Voli di droni, immagini immersive delle opere e dei luoghi in cui il pittore ha vissuto, grandi schermi: come sarà questo spettacolo?

"Ho cercato – racconta lo studioso – in questo binomio tra romanzo e teatro di puntare su un forte impatto visivo, grazie anche alle musiche di Franco Battiato: amava il pittore e spesso ne abbiamo parlato insieme".

Dunque è una scelta musicale dettata anche da un legame personale?

"Sì perché già in occasione della mostra del 2014 a Bologna su La ragazza con l’orecchino di perla per Genus Bononiae, gli chiesi il permesso di usare le sue musiche per lo spettacolo al Teatro Comunale che precedeva di poco l’apertura: lui non solo mi disse di sì, ma venne a Bologna, interpretando alcune canzoni".

Il diario ritrovato non esiste, è un espediente narrativo, ma è basato sui fatti accertati che segnano le ultime settimane di vita di Van Gogh: come viene raccontato questo tempo?

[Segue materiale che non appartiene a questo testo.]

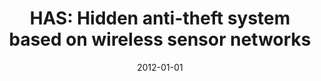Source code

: ---
title: "HAS: Hidden anti-theft system based on wireless sensor networks"
collection: publications
permalink: /publication/2012-01-01-HAS-Hidden-anti-theft-system-based-on-wireless-sensor-networks
pubtype: conference
date: 2012-01-01
venue: 'In the proceedings of 2012 IEEE 31st International Performance Computing and Communications Conference (IPCCC)'
authors:  Longjiang Guo,  Jinsheng Duan,  Jinbao Li,  Lei Yu,  Haiying Shen
citation: ' Longjiang Guo,  Jinsheng Duan,  Jinbao Li,  Lei Yu,  Haiying Shen, &quot;HAS: Hidden anti-theft system based on wireless sensor networks.&quot; In the proceedings of 2012 IEEE 31st International Performance Computing and Communications Conference (IPCCC), 2012.'
---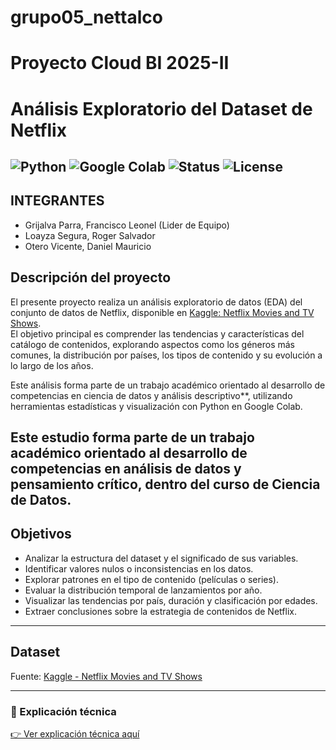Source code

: # grupo05_nettalco

# Proyecto Cloud BI 2025-II


# Análisis Exploratorio del Dataset de Netflix
![Python](https://img.shields.io/badge/Made%20with-Python-3776AB?logo=python&logoColor=white)
![Google Colab](https://img.shields.io/badge/Google%20Colab-Notebook-F9AB00?logo=googlecolab&logoColor=white)
![Status](https://img.shields.io/badge/Estado-En%20Desarrollo-blue)
![License](https://img.shields.io/badge/Licencia-Acad%C3%A9mica-green)
---
## INTEGRANTES
- Grijalva Parra, Francisco Leonel (Lider de Equipo)
- Loayza Segura, Roger Salvador
- Otero Vicente, Daniel Mauricio

## Descripción del proyecto
El presente proyecto realiza un análisis exploratorio de datos (EDA) del conjunto de datos de Netflix, disponible en [Kaggle: Netflix Movies and TV Shows](https://www.kaggle.com/datasets/shivamb/netflix-shows).  
El objetivo principal es comprender las tendencias y características del catálogo de contenidos, explorando aspectos como los géneros más comunes, la distribución por países, los tipos de contenido y su evolución a lo largo de los años.

Este análisis forma parte de un trabajo académico orientado al desarrollo de competencias en ciencia de datos y análisis descriptivo**, utilizando herramientas estadísticas y visualización con Python en Google Colab.



Este estudio forma parte de un trabajo académico orientado al desarrollo de competencias en análisis de datos y pensamiento crítico, dentro del curso de Ciencia de Datos.
---
##  Objetivos

- Analizar la estructura del dataset y el significado de sus variables.  
- Identificar valores nulos o inconsistencias en los datos.  
- Explorar patrones en el tipo de contenido (películas o series).  
- Evaluar la distribución temporal de lanzamientos por año.  
- Visualizar las tendencias por país, duración y clasificación por edades.  
- Extraer conclusiones sobre la estrategia de contenidos de Netflix.
---
## Dataset
Fuente: [Kaggle - Netflix Movies and TV Shows](https://www.kaggle.com/datasets/shivamb/netflix-shows)

---

### 🧠 Explicación técnica

[👉 Ver explicación técnica aquí](./Mini_Proyecto/README.md)


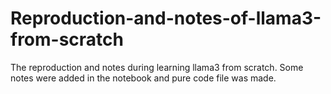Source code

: # Reproduction-and-notes-of-llama3-from-scratch
The reproduction and notes during learning llama3 from scratch.  Some notes were added in the notebook and pure code file was made.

"Con estrema accuratezza, sulla base soprattutto delle sue lettere, che abbiamo. Il diario, come accade nel romanzo, lo faccio ritrovare da Arthur Gustave Ravoux, titolare della locanda dove viveva Vincent tra la fine di maggio e la fine di luglio del 1890. Presto la mia voce, soprapponendola e distaccandomi insieme, alla sua, immaginando pensieri e ricordi".

La tecnologia, oltre alla musica, gioca un ruolo importante in questo spettacolo.

"Abbiamo girato tre anni insieme a una troupe nei luoghi della sua vita: Auvers, ma anche Arles, le Alpille e l’istituto di cura per malattie mentali di Saint-Rémy dove si era fatto ricoverare. E poi naturalmente i suoi quadri, e i colori stupefacenti".

Che cosa potremo impare di nuovo su Van Gogh, al di là di quello che tutti pensiamo di sapere?

"Da molti anni cerco, e come me tanti studiosi, di spazzare via i luoghi comuni del ’maledettismo romantico’. Il luogo comune della povertà? Non era povero. È vero che ha venduto un solo quadro, ma il fratello Théo gli passava 200 franchi al mese: cifra non da poco e superiore ad esempio allo stipendio del postino Joseph Roulin, che tutti conosciamo per il quadro. La follia? Ma Vincent non era pazzo. Nulla lo certifica. Oppresso da una ’sindrome malinconica’, certo, lo dice lui stesso. Ma non sopporta i pazzi veri della casa di cura e fa di tutto per andarsene. Intanto, questa sua ’malinconia attiva’, come lui stesso la definisce, lo spinge a lavorare, a creare capolavori. In soli 70 giorni ad Auvers dipinge 77 quadri e decine di disegni".

Dunque chi era Vincent Van Gogh?

"Spero di riuscire a trasmettere il suo senso di grande vitalità, di un rapporto ’panico’ con la natura e l’universo, in cui alla fine sceglie di sprofondare".